Presiden Prabowo Subianto menerima laporan Menteri Pendidikan Dasar dan Menengah (Mendikdasmen) Abdul Mu’ti terkait perkembangan penanganan dampak bencana banjir terhadap sektor pendidikan dalam Sidang Kabinet Paripurna di Istana Negara, Jakarta, Senin (15/12/2025). Laporan tersebut mencakup kondisi sekolah terdampak banjir di Sumatera Utara, Sumatera Barat, dan Aceh, serta langkah-langkah penanganan yang telah dan sedang dilakukan pemerintah.
“Untuk PAUD yang terdampak 767, SD 1.343, SMP 621, SMA 268, SMK 136, PKBM, Pusat Kegiatan Belajar Masyarakat ada 23, Sekolah Luar Biasa 30, dan Lembaga Kursus dan Pelatihan 86. Total yang terdampak 3.274. Kami belum mampu memetakan tingkat kerusakannya karena masih dalam progres dan masih dalam pendataan Bapak Presiden,” ujar Abdul Mu’ti.
Selain itu, Abdul Mu’ti menyampaikan bahwa sebanyak 6.431 ruang kelas mengalami kerusakan, serta 3.489 unit sarana prasarana lainnya seperti laboratorium, perpustakaan, UKS, tempat ibadah, dan perangkat IFP (interactive flat panel) yang sebelumnya telah dikirim namun terdampak banjir. Selain itu, Abdul Mu’ti juga menyampaikan terdapat toilet yang mengalami kerusakan mencapai 3.420 unit.
Dalam upaya penanganan awal, pemerintah telah menyalurkan berbagai bantuan dalam bentuk barang.
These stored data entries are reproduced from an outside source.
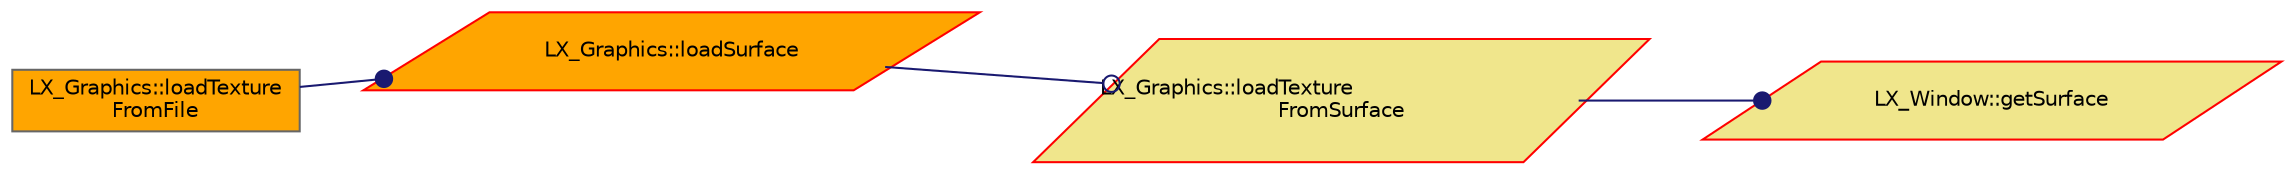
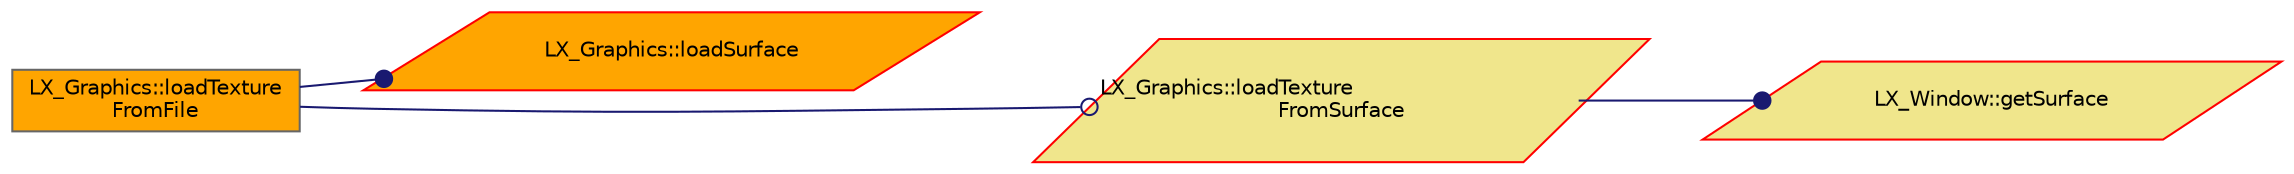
  digraph {
    rankdir=LR
    node [color=red fillcolor=orange fontname=Helvetica fontsize=10 shape=parallelogram style=filled]
    edge [arrowhead=dot color=midnightblue fontname=Helvetica fontsize=10 labelfontname=Helvetica labelfontsize=10 style=solid]
    n1 [color=gray40 fontcolor=black height=0.2 label="LX_Graphics::loadTexture\lFromFile" shape=box width=0.4]
    n2 [height=0.2 label="LX_Graphics::loadSurface" width=0.4]
    n3 [fillcolor=khaki height=0.2 label="LX_Graphics::loadTexture\lFromSurface" width=0.4]
    n4 [fillcolor=khaki height=0.2 label="LX_Window::getSurface" width=0.4]
    n1 -> n2
-   n2 -> n3 [arrowhead=odot]
+   n1 -> n3 [arrowhead=odot]
    n3 -> n4
  }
“Yang sudah kami lakukan untuk beberapa hal terkait dengan yang terdampak itu. Pertama, bantuan dalam bentuk barang 148 unit tenda ruang kelas darurat, 15.000 school kit, 7.500 bingkisan anak, 2.000 sepatu, 700 family kit, dan 65.000 eksemplar buku, teks, dan nonteks,” imbuh Abdul Mu’ti.
“Kemudian untuk bantuan dalam bentuk uang 21,1 miliar rupiah dari anggaran existing yang kami miliki sekarang ini, Rp18,53 miliar dari anggaran revisi. Kemudian, tunjangan khusus guru di daerah bencana Rp35 miliar untuk anggaran dari revisi," ungkap Abdul Mu'ti.
"Yang kami sampaikan sebanyak 16.500 guru yang menerima bantuan, kemudian masing-masing menerima bantuan Rp2.000.000 per guru dan anggaran masih dalam proses revisi tahun 2025,” lanjut Abdul Mu’ti.
Terkait kebijakan kurikulum, Abdul Mu’ti menyampaikan skenario penyesuaian kurikulum untuk penanggulangan dampak bencana. Abdul Mu’ti menyampaikan bahwa pada fase tanggap darurat 0 sampai 3 bulan, kurikulum disederhanakan menjadi kompetensi esensial yang mencakup literasi dan numerasi dasar, kesehatan dan keselamatan diri, dukungan psikososial, serta edukasi mitigasi bencana.
“Untuk pemulihan dini 3-12 bulan, kurikulum adaptif berbasis krisis. Kemudian yang kedua, program pemulihan pembelajaran. Tiga, pembelajaran fleksibel dan diferensiasi. Empat, sistem asesmen transisi, asesmen berbasis portofolio, atau untuk kerja sederhana. Kemudian, pemulihan lanjutan 1-3 tahun, integrasi permanen pendidikan kebencanaan, penguatan kualitas pembelajaran, pembelajaran inklusif berbasis ketahanan, dan sistem monitoring evaluasi pendidikan darurat,” ungkap Abdul Mu’ti.